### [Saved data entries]

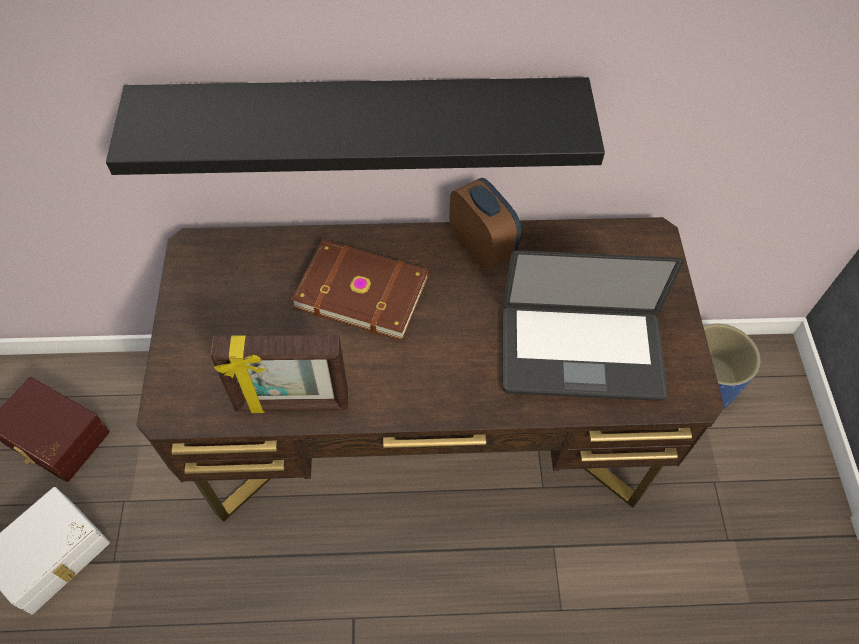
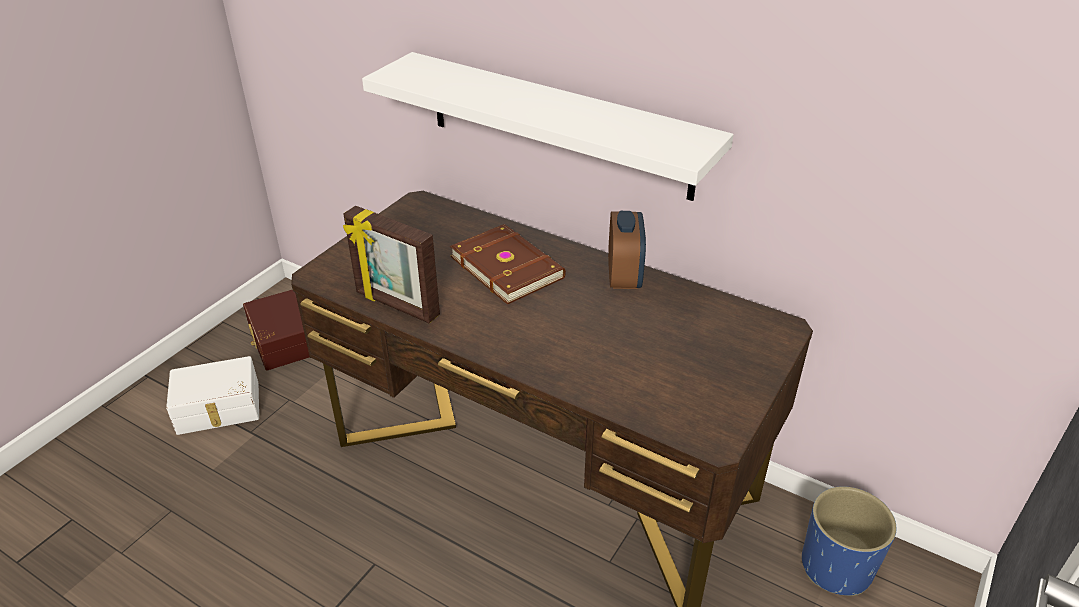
camera: 35 degrees right, 20 degrees down
(361, 117) = (558, 125): black shelf -> white shelf
(581, 354) = (641, 371): laptop -> none

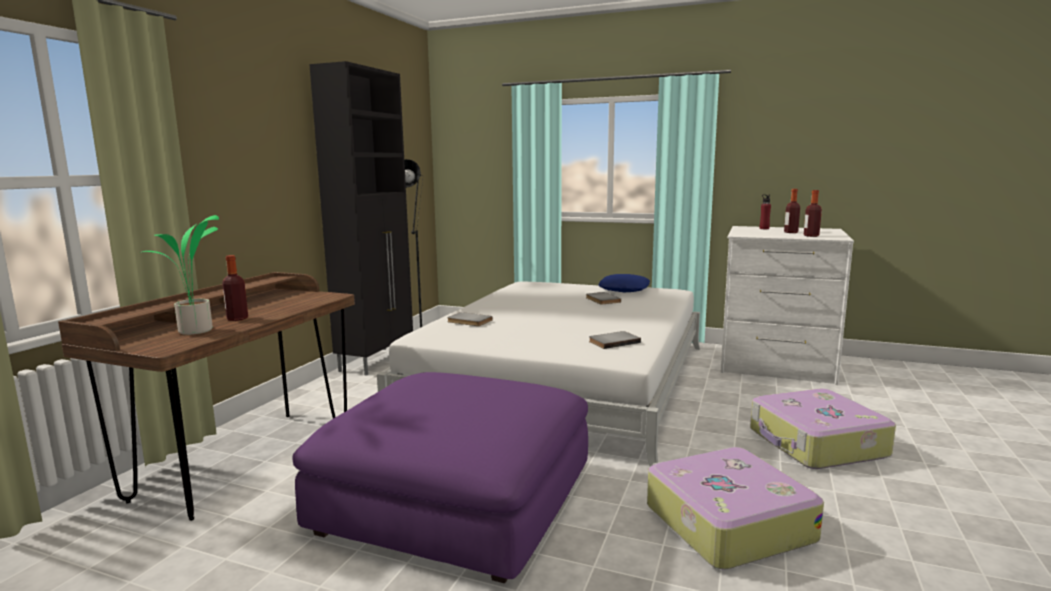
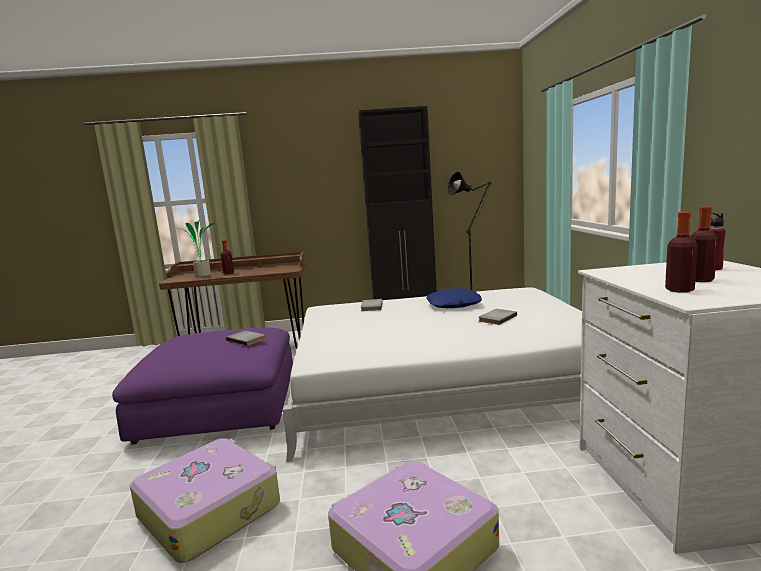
camera: 65 degrees right, 0 degrees up
(613, 341) = (361, 348): grey book -> grey book (247, 339)
(624, 289) = (558, 315): blue pillow -> blue pillow (454, 305)

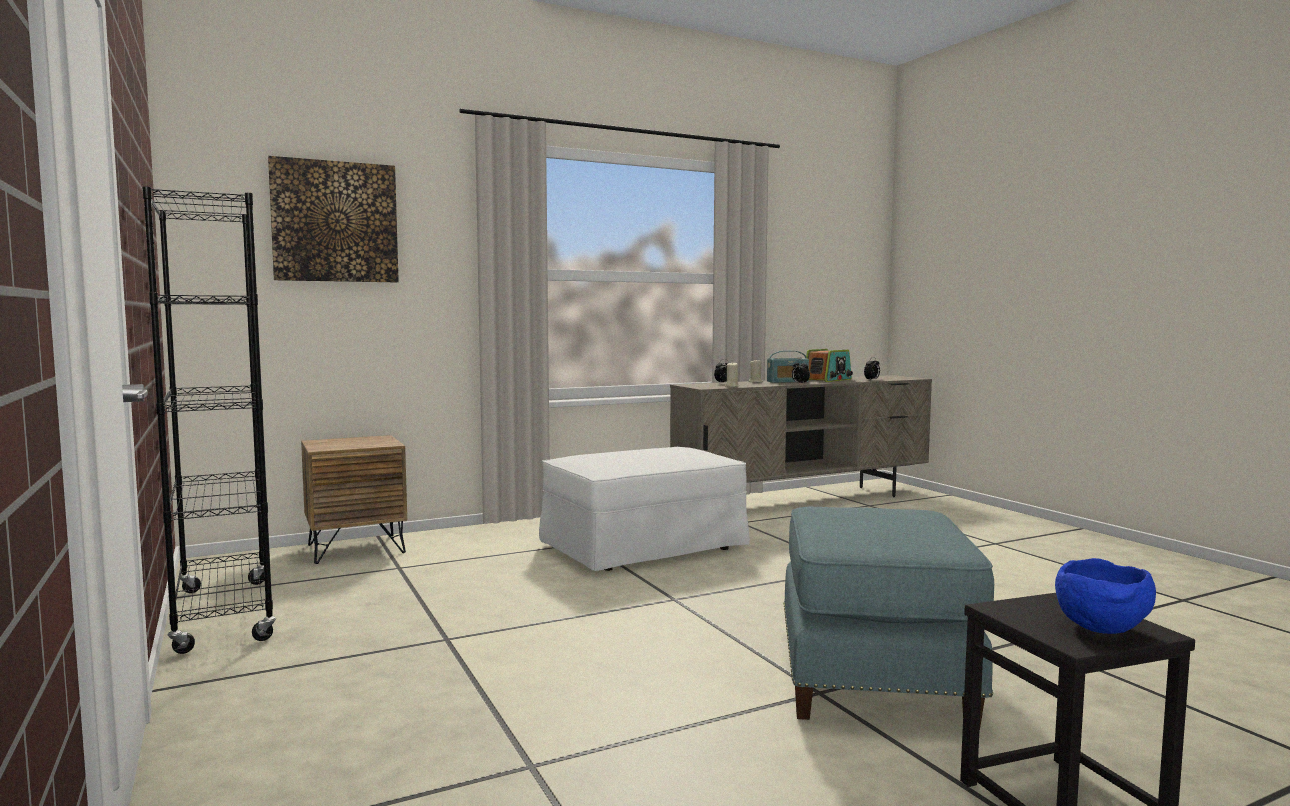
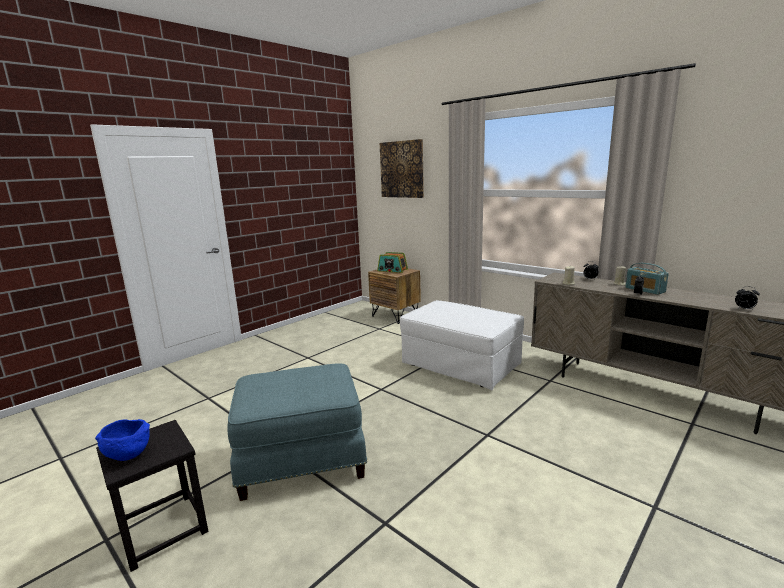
camera: 70 degrees right, 10 degrees up
(224, 614) = (314, 322): black bookcase -> none
(828, 380) = (699, 297): radio -> radio (392, 270)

### [WHAT THE TASK REQUIRES]
All entries above are to be reproduced exactly, with no pictures.

### [THE ANSWER]
camera: 35 degrees right, 20 degrees down
(361, 117) = (558, 125): black shelf -> white shelf
(581, 354) = (641, 371): laptop -> none

camera: 65 degrees right, 0 degrees up
(613, 341) = (361, 348): grey book -> grey book (247, 339)
(624, 289) = (558, 315): blue pillow -> blue pillow (454, 305)

camera: 70 degrees right, 10 degrees up
(224, 614) = (314, 322): black bookcase -> none
(828, 380) = (699, 297): radio -> radio (392, 270)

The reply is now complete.